The farther your organization travels down the digital transformation path, the more critical API protection is to your overall security posture. Every day, your development teams are innovating; they rely more on microservices to save time and money as they automate business-to-business processes and provide a back-end for mobile applications. APIs are the cornerstone of your organization’s digital transformation process.
This trend will not be reversing anytime soon. A recent SlashData survey showed that by the end of 2020, nearly 90% of developers were using APIs. Why shouldn’t they? APIs simplify low-level software layers and enable developers to focus on the core functionality of their applications. APIs lower the barrier to entry for inexperienced developers, and at the same time increase efficiency for more experienced people, especially in cases where they would need to intervene and customize things in the low-level layers.
Unfortunately, cybercriminals have taken notice of this and are deliberately finding new attack vectors and exploits during this shift to an API economy. This creates the critical need for organizations to adopt new security measures that can better protect their APIs as a part of their overall application security posture.
API protection starts with a positive security model
Effective API security should leverage its strength in distributed denial of service (DDoS) protection as well as other security capabilities in order to protect APIs. Beyond this, organizations should employ a positive security model as a second layer of defense for API traffic that blocks any misuse of APIs by malicious users. The positive security model should be built automatically and use an organization’s OpenAPI specifications (sometimes known as Swagger specifications) to do it. This allows organizations to integrate API security into their (CI/CD) processes. Using this method, every time an API is updated it is secured automatically, leading to faster software release cycles.
A unified security approach for APIs
Your API security strategy should be part of a larger technology suite that simplifies security management with an integrated CDN, Load Balancer, and DDoS Protection for both website and API traffic. Security policies should span both websites and APIs, with a single analytics layer for unified visibility and contextual insights. Your strategy should afford immediate protection for your APIs against critical security attacks with out-of-the-box security policies. This should be accompanied by advanced capabilities that enable you to build customized policies in order to meet your specific requirements. Your positive security model, built from your own OpenAPI specifications, should remove the burden of specification validation on your developers and the load on your application in runtime. You should also be able to integrate security seamlessly into your API lifecycle management process via CI\CD tools or leading API management vendors. Integration allows every addition or change of an API by development teams to be automatically updated within your overall security strategy, preventing the usual security bottleneck in API deployment.
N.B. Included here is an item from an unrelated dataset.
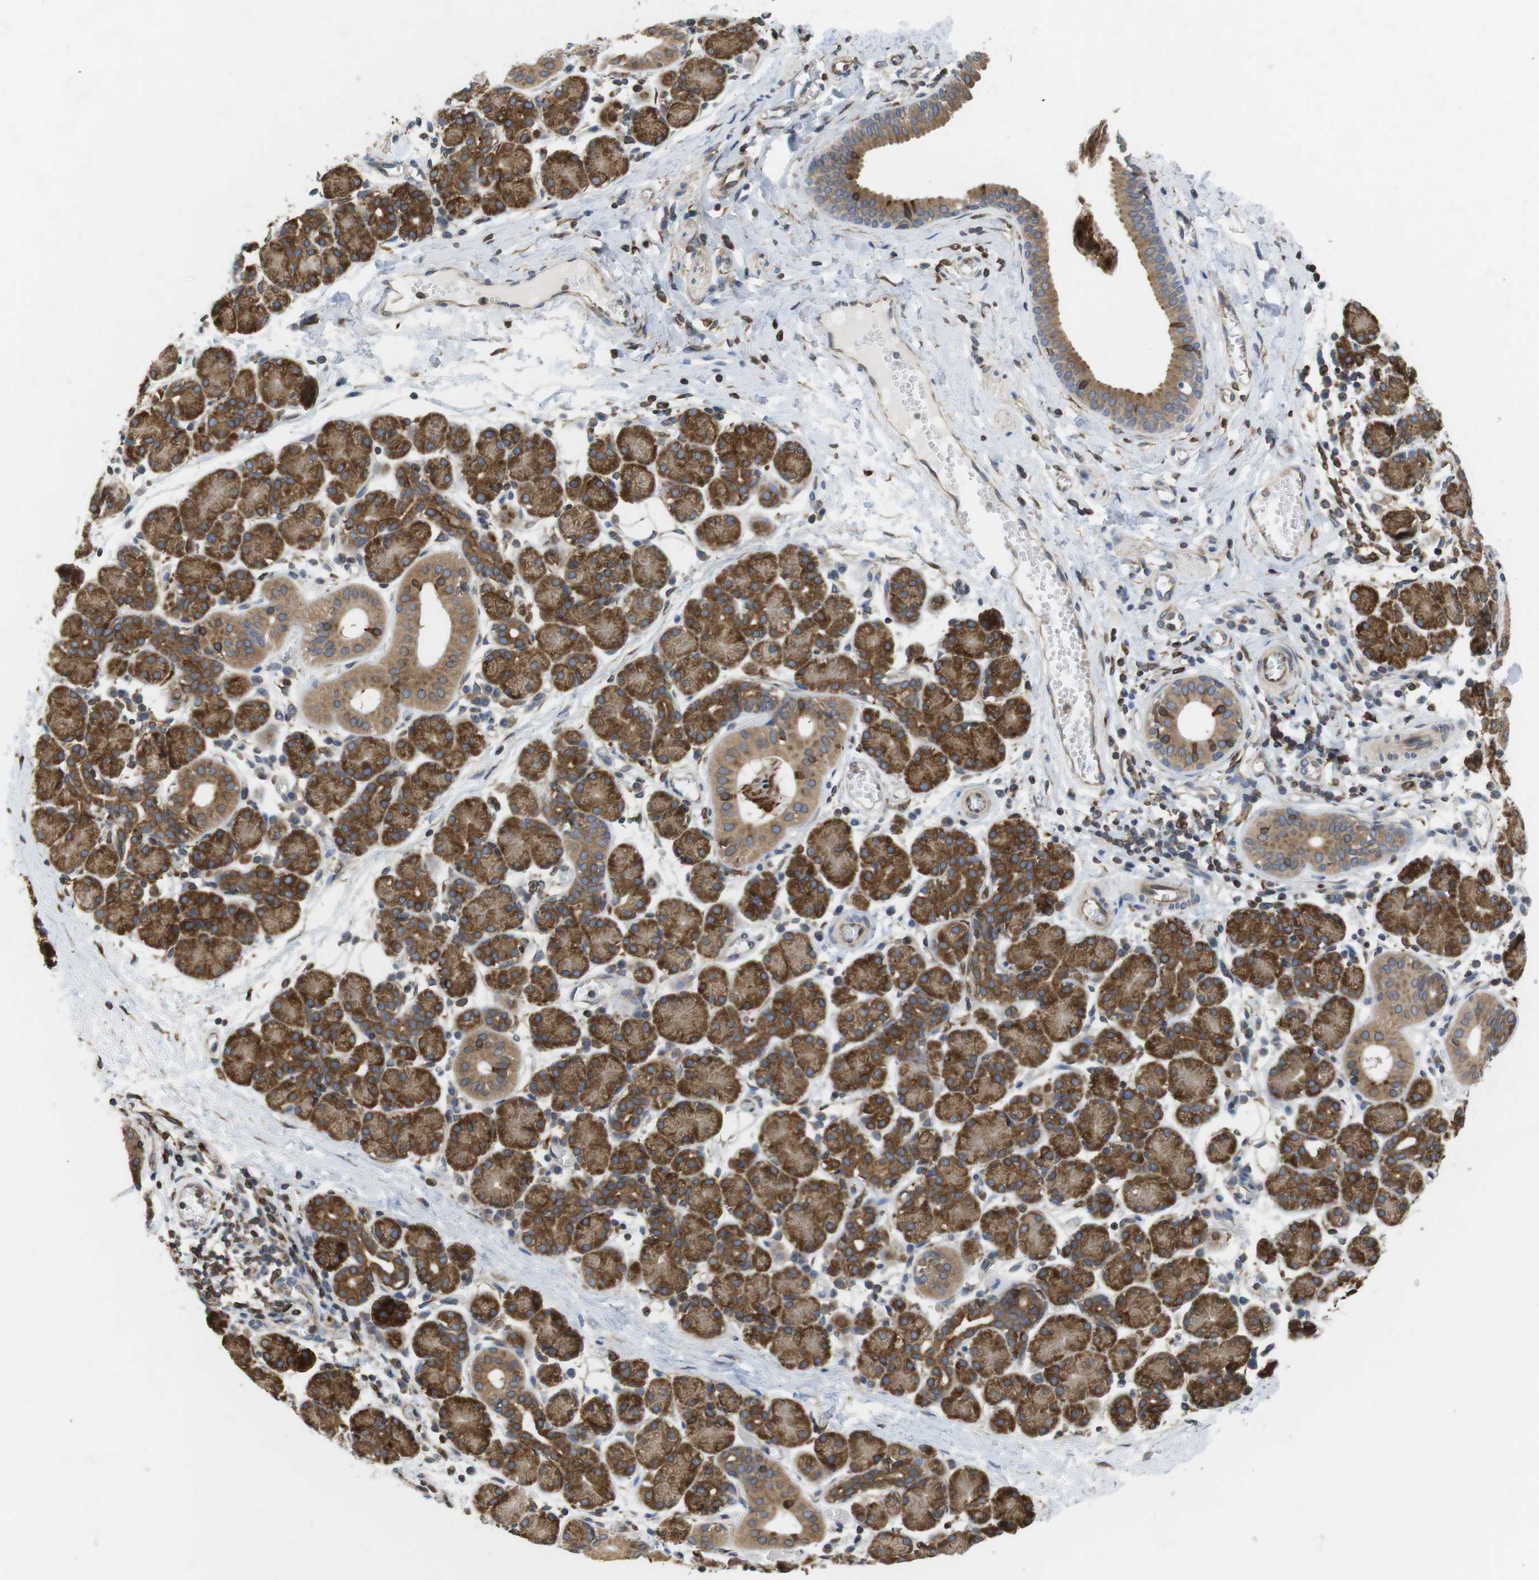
{"staining": {"intensity": "moderate", "quantity": ">75%", "location": "cytoplasmic/membranous"}, "tissue": "salivary gland", "cell_type": "Glandular cells", "image_type": "normal", "snomed": [{"axis": "morphology", "description": "Normal tissue, NOS"}, {"axis": "morphology", "description": "Inflammation, NOS"}, {"axis": "topography", "description": "Lymph node"}, {"axis": "topography", "description": "Salivary gland"}], "caption": "IHC of benign salivary gland shows medium levels of moderate cytoplasmic/membranous expression in about >75% of glandular cells.", "gene": "ARL6IP5", "patient": {"sex": "male", "age": 3}}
API security should be an essential part of your organization’s overall application security strategy, enabling you to both reduce risk and provide an optimal user experience. Your solution should safeguard applications on-premises and in the cloud by blocking critical API security attacks, providing a positive security model built from OpenAPI specifications, integrating security into API lifecycle management, and delivering a unified solution for website and API security.